> Task item
Find every line in the records that contains the word "Clay" and copy each one.

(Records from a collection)
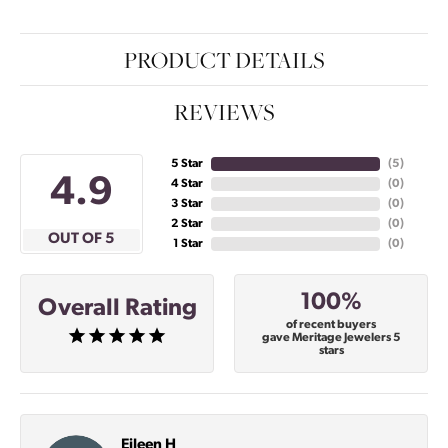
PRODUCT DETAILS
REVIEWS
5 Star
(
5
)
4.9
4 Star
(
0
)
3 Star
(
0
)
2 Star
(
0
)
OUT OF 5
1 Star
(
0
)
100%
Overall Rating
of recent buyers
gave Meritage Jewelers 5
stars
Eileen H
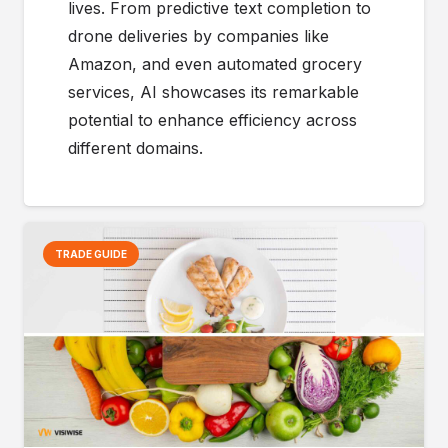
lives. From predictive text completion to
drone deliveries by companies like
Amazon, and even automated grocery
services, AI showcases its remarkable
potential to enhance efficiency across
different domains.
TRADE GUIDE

---

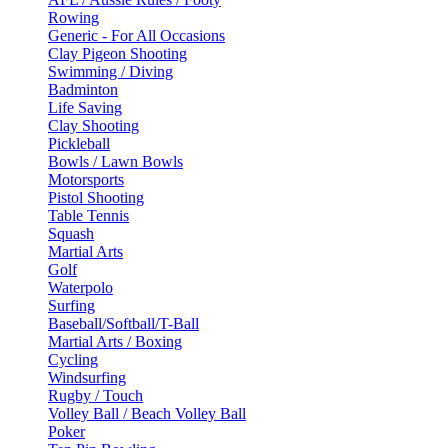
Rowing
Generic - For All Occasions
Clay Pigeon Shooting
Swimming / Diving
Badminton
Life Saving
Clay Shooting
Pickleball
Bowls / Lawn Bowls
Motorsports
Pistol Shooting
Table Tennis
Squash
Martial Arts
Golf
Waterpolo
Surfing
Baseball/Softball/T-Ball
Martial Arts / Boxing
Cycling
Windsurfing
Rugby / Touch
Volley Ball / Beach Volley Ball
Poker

---

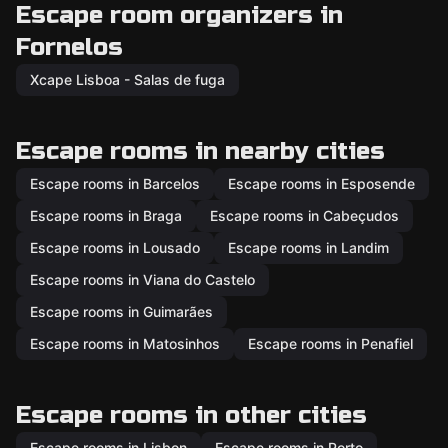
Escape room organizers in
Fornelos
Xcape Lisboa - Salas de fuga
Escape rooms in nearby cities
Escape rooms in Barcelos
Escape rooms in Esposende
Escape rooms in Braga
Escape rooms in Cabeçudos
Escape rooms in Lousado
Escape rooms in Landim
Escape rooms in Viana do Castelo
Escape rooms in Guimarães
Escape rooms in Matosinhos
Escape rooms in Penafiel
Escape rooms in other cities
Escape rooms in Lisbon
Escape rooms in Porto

> Output of the task
Clay Pigeon Shooting
Clay Shooting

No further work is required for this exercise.